• Les bas-fonds newyorkais, Underworld USA, Samuel Fuller, 1960

     Les bas-fonds newyorkais, Underworld USA, Samuel Fuller, 1960

    Underworld USA est un film assez curieux dans la mesure où, tourné en 1960, il ressuscite les codes visuels, les éléments de l’intrigue et les caractères qui ont fait une partie du cycle du film noir dans sa définition classique. Souvent considéré comme un des premiers films néo-noirs, il est en fait plus proche dans l’esprit de He ran all the way et de l’esthétique de John Berry. Samuel Fuller qui, comme Melville d’ailleurs, n’a jamais eu de complexes à recycler les figures du film noir, copie presque séquence après séquence la fin du film avec John Garfield. Fuller disait que Underworld USA était un film mineur, un peu bâclé. Mais ce n’est pas le cas, il est beaucoup plus intéressant sous tous les points de vue que le prétentieux et bavard Crimson kimono, comme quoi un créateur n’est jamais le meilleur juge de son œuvre. 
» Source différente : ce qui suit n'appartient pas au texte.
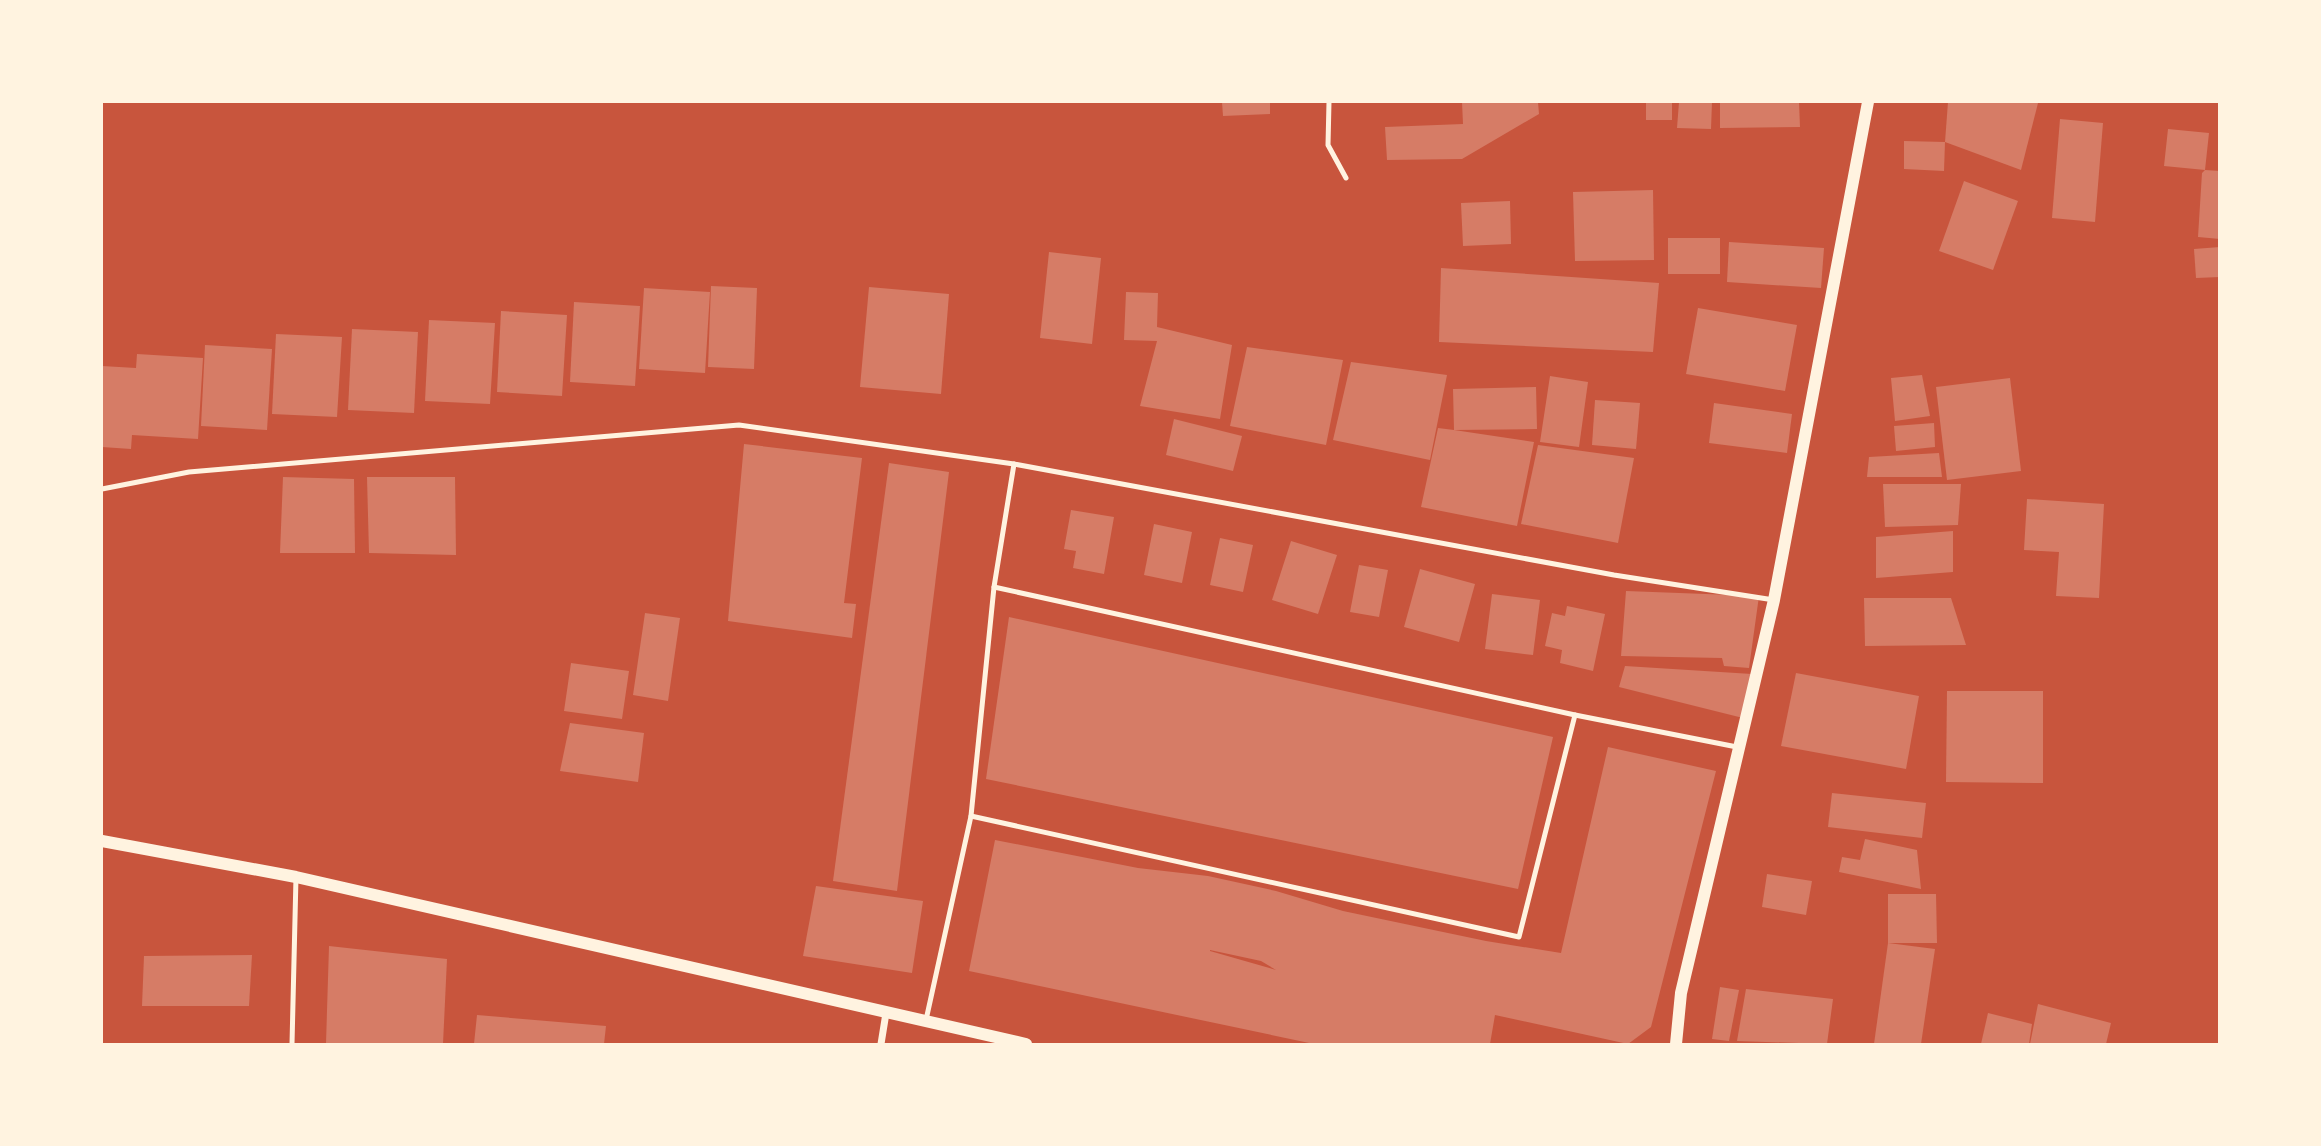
<svg xmlns="http://www.w3.org/2000/svg" width="2321" height="1146" viewBox="0 0 2321 1146" font-family="Merriweather,serif">
<style>
.building{fill:#d67c66;fill-rule:evenodd}
.lines{fill:none;stroke-linecap:round;stroke-linejoin:round}
.service{stroke:#fff3e0;stroke-width:5}
.minor{stroke:#fff3e0;stroke-width:7}
.tertiary{stroke:#fff3e0;stroke-width:12}
</style>
<rect width="100%" height="100%" fill="#c8553d"/>
<g class="building">
<polygon points="1222,102 1270,102 1270,114 1223,116"/>
<polygon points="1462,102 1538,102 1539,114 1462,159 1387,160 1385,127 1463,124"/>
<rect x="1646" y="102" width="26" height="18"/>
<polygon points="1679,102 1712,102 1711,129 1677,128"/>
<polygon points="1720,102 1799,102 1800,127 1720,128"/>
<polygon points="1948,102 2038,103 2021,170 1945,142"/>
<polygon points="2060,119 2103,123 2095,222 2052,218"/>
<polygon points="2168,129 2209,133 2205,170 2220,171 2220,239 2198,237 2202,173 2205,170 2164,166"/>
<polygon points="1904,141 1945,142 1944,171 1904,169"/>
<polygon points="1964,181 2018,201 1993,270 1939,251"/>
<polygon points="1653,190 1654,260 1575,261 1573,192"/>
<polygon points="1510,201 1511,244 1463,246 1461,203"/>
<rect x="1668" y="238" width="52" height="36"/>
<polygon points="1729,242 1824,248 1821,288 1727,282"/>
<polygon points="2220,247 2220,277 2196,278 2194,249"/>
<polygon points="1049,252 1101,258 1092,344 1040,338"/>
<polygon points="1441,268 1659,283 1653,352 1439,342"/>
<polygon points="711,286 757,288 754,369 708,367"/>
<polygon points="869,287 949,294 941,394 860,387"/>
<polygon points="644,288 710,292 705,373 639,369"/>
<polygon points="1126,292 1158,293 1157,327 1232,345 1220,419 1140,406 1157,341 1124,340"/>
<polygon points="574,302 640,306 635,386 570,382"/>
<polygon points="1698,308 1797,325 1785,391 1686,374"/>
<polygon points="501,311 567,315 562,396 497,392"/>
<polygon points="429,320 495,323 490,404 425,401"/>
<polygon points="352,329 418,332 414,413 348,410"/>
<polygon points="276,334 342,337 337,417 272,414"/>
<polygon points="205,345 272,349 267,430 201,426"/>
<polygon points="1247,347 1343,360 1326,445 1230,426"/>
<polygon points="137,354 203,358 198,439 132,435 131,449 102,447 102,366 136,368"/>
<polygon points="1351,362 1447,375 1430,460 1333,440"/>
<polygon points="1922,375 1930,416 1895,421 1891,378"/>
<polygon points="1550,376 1588,382 1579,447 1540,442"/>
<polygon points="2010,378 2021,471 1947,480 1936,387"/>
<polygon points="1536,387 1537,429 1454,430 1534,442 1517,526 1421,507 1438,428 1454,430 1453,389"/>
<polygon points="1595,400 1640,403 1636,449 1592,445"/>
<polygon points="1714,403 1792,414 1787,453 1709,443"/>
<polygon points="1174,419 1242,436 1233,471 1166,455"/>
<polygon points="1934,423 1935,447 1896,451 1894,426"/>
<polygon points="744,444 862,458 844,603 856,604 852,638 728,621"/>
<polygon points="1538,445 1634,458 1618,543 1521,524"/>
<polygon points="1939,453 1942,477 1867,477 1869,457"/>
<polygon points="889,463 949,472 897,891 833,881"/>
<polygon points="283,477 354,479 355,553 280,553"/>
<polygon points="367,477 455,477 456,555 369,553"/>
<polygon points="1883,484 1961,484 1958,525 1885,527"/>
<polygon points="2027,499 2104,504 2099,598 2056,596 2059,552 2024,550"/>
<polygon points="1071,510 1114,517 1104,574 1073,568 1076,551 1064,549"/>
<polygon points="1154,524 1192,532 1182,583 1144,575"/>
<polygon points="1953,531 1953,572 1876,578 1876,537"/>
<polygon points="1220,538 1253,545 1243,592 1210,585"/>
<polygon points="1291,541 1337,555 1318,614 1272,600"/>
<polygon points="1359,565 1388,570 1379,617 1350,612"/>
<polygon points="1420,569 1475,584 1459,642 1404,627"/>
<polygon points="1626,591 1759,596 1749,668 1724,666 1722,658 1621,656"/>
<polygon points="1492,594 1540,600 1533,655 1485,649"/>
<polygon points="1864,598 1951,598 1966,645 1865,646"/>
<polygon points="1567,606 1605,614 1593,671 1560,663 1562,650 1545,646 1552,613 1565,616"/>
<polygon points="645,613 680,618 668,701 633,695"/>
<polygon points="1009,617 1553,737 1518,889 986,779"/>
<polygon points="571,663 629,671 622,719 564,711"/>
<polygon points="1625,666 1752,674 1743,718 1619,687"/>
<polygon points="1796,673 1919,696 1906,769 1781,746"/>
<polygon points="1947,691 2043,691 2043,783 1946,782"/>
<polygon points="570,723 644,733 638,782 560,771"/>
<path d="M1608,747L1716,771L1651,1027L1628,1044L1495,1015L1490,1044H1314L969,971L995,840L1138,868L1208,876L1276,891L1343,911L1486,941L1561,953ZM1210,950L1261,961L1276,970L1210,951Z"/>
<polygon points="1832,793 1926,803 1922,838 1828,827"/>
<polygon points="1865,839 1917,850 1921,889 1839,872 1842,857 1860,860"/>
<polygon points="1767,874 1812,881 1806,915 1762,907"/>
<polygon points="816,886 923,901 912,973 803,956"/>
<polygon points="1888,894 1936,894 1937,943 1888,943"/>
<polygon points="1888,943 1935,949 1921,1044 1874,1044"/>
<polygon points="329,946 447,959 443,1044 326,1044"/>
<polygon points="252,955 249,1006 142,1006 144,956"/>
<polygon points="1720,987 1739,990 1729,1041 1712,1039"/>
<polygon points="1746,989 1833,999 1827,1044 1737,1041"/>
<polygon points="2038,1004 2111,1023 2106,1044 2030,1044"/>
<polygon points="1988,1013 2032,1024 2029,1044 1981,1044"/>
<polygon points="477,1015 606,1026 604,1044 474,1044"/>
</g>
<g class="lines">
<g class="service">
<polyline points="1329,102 1328,145 1346,178"/>
<polyline points="102,489 189,472 739,425 1014,464 1614,575 1774,600"/>
<polyline points="994,587 1575,715 1737,747"/>
<polyline points="971,816 1519,937 1575,715"/>
<polyline points="926,1020 971,816 994,587 1014,464"/>
<polyline points="292,1044 296,877"/>
</g>
<polyline class="minor" points="881,1044 886,1013"/>
<g class="tertiary">
<polyline points="102,841 296,877 1026,1044"/>
<polyline points="1676,1044 1681,993 1774,600 1868,102"/>
</g>
</g>
<rect width="2321" height="1146" fill="none" stroke="#fff3e0" stroke-width="206"/>
</svg>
    Les bas-fonds newyorkais, Underworld USA, Samuel Fuller, 1960 

    Tolly assiste à la punition d’un homme qui est battu à mort 

    Tolly Devlin est un adolescent paumé, un peu voyou, un peu voleur. Il a à peine quatorze ans quand il surprend avec Sandy qui est la maîtresse de son père, une bande de gangsters qui bat à mort un malheureux. Ils se cachent car ce sont des hommes dangereux, mais une fois ceux-ci partis, ils constatent que l’homme assassiné – on ne saura pas exactement pourquoi – est le propre père de Tolly. Celui-ci en fait en a reconnu un, Farran. Dès lors il refuse de collaborer avec la police et se fixe comme but de se venger. Il erre de maison de redressement en prison. Entre temps il va devenir un cambrioleur très adroit pour ouvrir les coffres-forts. Au cours d’un de ces séjours en prison, il va rencontrer Farran qui lui donnera le nom de ses complices. Mais celui-ci meurt avant même que Tolly ait pu se venger sur sa personne. A sa sortie de prison, il retrouve Sandy qui a vendu son bar à la clique de Gela, un des assassins de son père. Il va tenter de cambrioler ce bar, mais là il tombe sur Gus, un tueur de la bande à Gela qui est chargé de liquider Cuddles, une prostituée qui a été témoin d’un meurtre. Tolly sauve Cuddles et se met en ménage avec elle. Ayant découvert les petites combines de Gela qui trafique la drogue, il va se débrouiller pour se faire admettre dans la bande et remonter les échelons du crime organisé. Parallèlement, Driscoll travaille lui aussi à démanteler la bande de Connors à laquelle appartient aussi Gela et les assassins du père de Tolly. Le chef de la police qui est complètement corrompu se suicide quand l’étau se resserre après la dénonciation de Mekin, le comptable de l’organisation. Tolly accepte de collaborer avec Driscoll et se sert de lui pour monter les gangsters les uns contre les autres. Cuddles fait des projets d’avenir avec Tolly, mais celui-ci se fait un peu tirer l’oreille. La bande est presque démantelée, Tolly se rallie finalement à l’évidence d’épouser Cuddles. Mais ses projets d’une vie différentes ne verront pas le jour. 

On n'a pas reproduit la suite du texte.